The Sopranos seemed to me like a really great show, but the best thing ever to grace the small screen? I liked Homicide better. Buffy the Vampire Slayer, too. Ditto my latest TV crushes, Veronica Mars and Battlestar Galactica. But these shows don't get giant billboards and Vanity Fair covers like The Sopranos does. Don't get me wrong, I'm not hating on David Chase's show--I just wish people would save a few plaudits for some of the other great TV being produced.
All of which is a long wind-up to this interesting bit from Ross Douthat:
I would actually go a little further than this (and I do, in a forthcoming piece), and argue that The Sopranos is implicitly - and sometimes explicitly - a show about damnation, and how ordinary, often-sympathetic people can willingly choose to go to hell.
5 comments:
JVL:
If you have any interest in political philosophy, then The Sopranos is more or less modern Shakespeare. Douthat is correct: The Machiavellian implications are apparent for even a total dunce to see, but sometimes I think they've a Straussian writing some of these episodes. There are plenty more subtle ones lurking under the surface. One might reasonably suggest that the cause of Tony's depression would best be described in terms of the ancients: Modern life is unnatural and hence insuffiicient for nourishing the human soul.

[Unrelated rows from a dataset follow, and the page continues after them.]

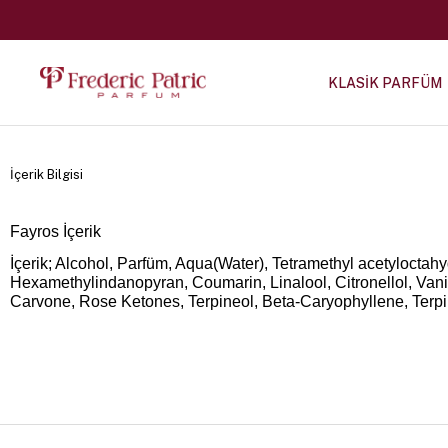
KLASİK PARFÜM
İçerik Bilgisi
Fayros İçerik
İçerik; Alcohol, Parfüm, Aqua(Water), Tetramethyl acetyloctah
Hexamethylindanopyran, Coumarin, Linalool, Citronellol, Vanil
Carvone, Rose Ketones, Terpineol, Beta-Caryophyllene, Terpi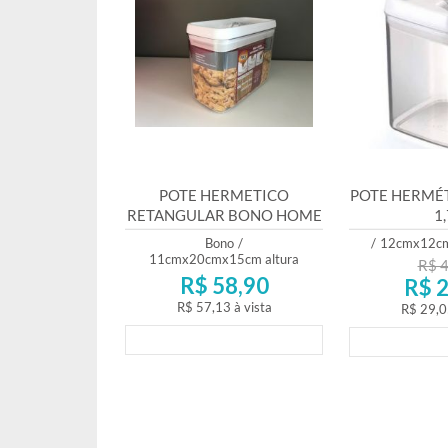
POTE HERMETICO
POTE HERMÉT
RETANGULAR BONO HOME
1,
1,8L
Bono
/
/
12cmx12cm
11cmx20cmx15cm altura
R$ 4
R$ 58,90
R$ 2
R$ 57,13
à vista
R$ 29,0
Lançamento
Lança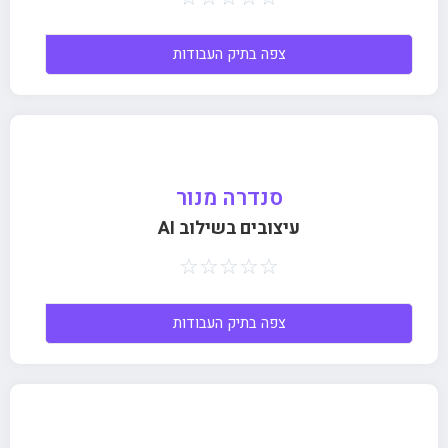
צפה בתיק העבודות
סנדרה מנור
עיצובים בשילוב AI
☆
☆
☆
☆
☆
צפה בתיק העבודות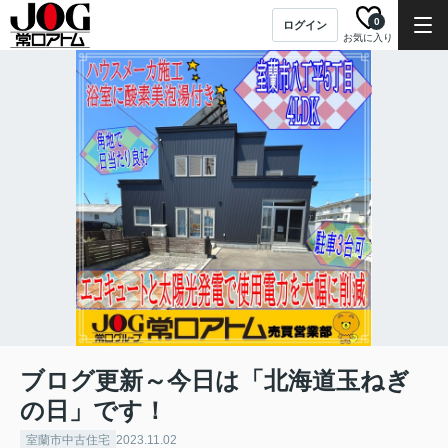
0
ログイン
お気に入り
ブログ更新～今日は「北海道玉ねぎ
の日」です！
室蘭市中古住宅
2023.11.02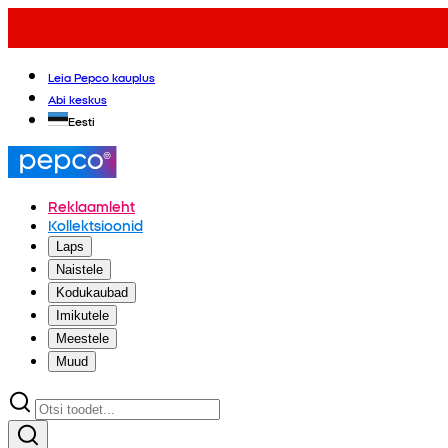
Leia Pepco kauplus
Abi keskus
Eesti
Reklaamleht
Kollektsioonid
Laps
Naistele
Kodukaubad
Imikutele
Meestele
Muud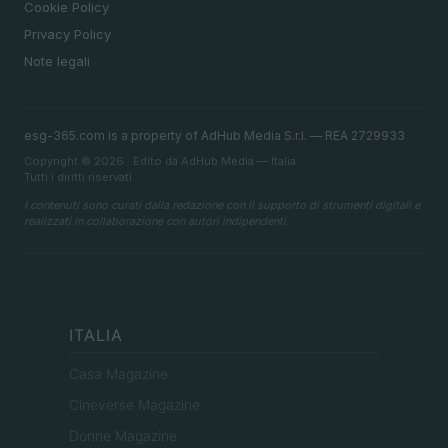
Cookie Policy
Privacy Policy
Note legali
esg-365.com is a property of AdHub Media S.r.l. — REA 2729933
Copyright © 2026 · Edito da AdHub Media — Italia
Tutti i diritti riservati
I contenuti sono curati dalla redazione con il supporto di strumenti digitali e
realizzati in collaborazione con autori indipendenti.
ITALIA
Casa Magazine
Cineverse Magazine
Donne Magazine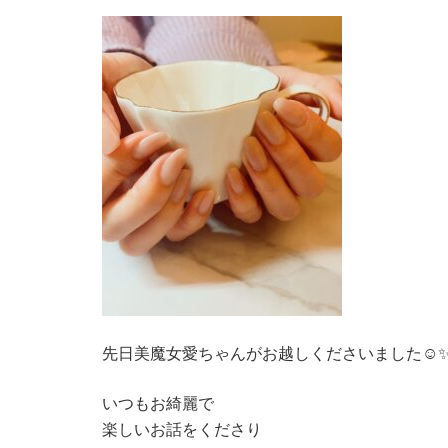
先日美魔女愛ちゃんがお越しくださいました☺️
いつもお綺麗で
楽しいお話をくださり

I suggest you pull some serious DVD time with seasons 1-3 before you close the books on this show.
While agreeing that the first season was all the there there with regards to the Sopranos, I also enjoy the potentials of a show the embraces the narcissistic suckitude of being a materialistic and amoral person. Commentor Jon, let me disagree with you one a small point. If we regard Tony Soprano as a Shakespearan tragic hero, then what is his flaw? If Othello loved not poorly, but too much and Hamlet could not make up his mind, then whither Ant'ny (to use the Brooklyn vernacular)? I don't think we can point to the show as a modern Shakespearan tragedy, though I would happily be proven wrong on sucha matter.
Because Tony Sopranos behaviors tend to be driven by narcissistic need fulfillment, is his tragic flaw the choice to join the family business?

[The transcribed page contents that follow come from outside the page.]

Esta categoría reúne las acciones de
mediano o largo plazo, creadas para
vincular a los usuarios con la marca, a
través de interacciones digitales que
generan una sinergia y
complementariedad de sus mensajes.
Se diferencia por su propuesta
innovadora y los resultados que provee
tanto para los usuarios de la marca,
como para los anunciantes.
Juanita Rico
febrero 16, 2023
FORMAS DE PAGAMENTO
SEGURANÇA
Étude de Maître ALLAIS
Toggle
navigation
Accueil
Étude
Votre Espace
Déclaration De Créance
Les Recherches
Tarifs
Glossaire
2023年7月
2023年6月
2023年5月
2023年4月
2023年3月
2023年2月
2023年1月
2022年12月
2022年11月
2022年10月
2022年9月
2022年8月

I think Tony's depression is a function of what was simply explained in the pilot, that which gives him stability - his family - he is in danger of losing, a la the ducks. In his fear to not need the common bonds of family, a weakness to a ruthless and cold blooded killer, his walls of isolation serve to both insulate him from those pesky emotions that might prevent him from whacking somebody like Big Pussy. Indeed those walls, those necessary and vital walls, are the source of his depression, because they prevent him from experiencing anything that would be perceived as normal or good.
I do not really understand those who lament the passing of a long running show, even one as lauded as the Sopranos. It is but television. Now Homicide, that was something a little different. ;)
Someone, call Hollywood and calmly explain to them that the world is going to hell in a handbasket, and the only thing that will put everything right is a six-episode crossover between The Shield and The Sopranos.
It worked for The Green Hornet and Batman. It worked for Transformers and GI Joe. It worked for Law & Order and Homicide.
And, goddammit, I didn't buy a big TV just so I could sit around and not watch Vic Makey beat the sh*t out of the Sopranos crew.
Would you care to rank Shield, Buffy and Battlestar?
You're my sire as I started watching Buffy after reading your Weekly Standard column. I liked all the Whedon oeuvre, but nothing since has matched up. What's next for the Buffyverse-spoiled?
Next up for Buffyverse junkies is Drive, which premiers April 20. It's written and created by Tim Minear, who was involved in Angel and Firefly and who masterminded two fabulous short-lived shows, Wonderfalls and The Inside.
If you haven't seen Wonderfalls, go get the DVDs. You won't be disappointed.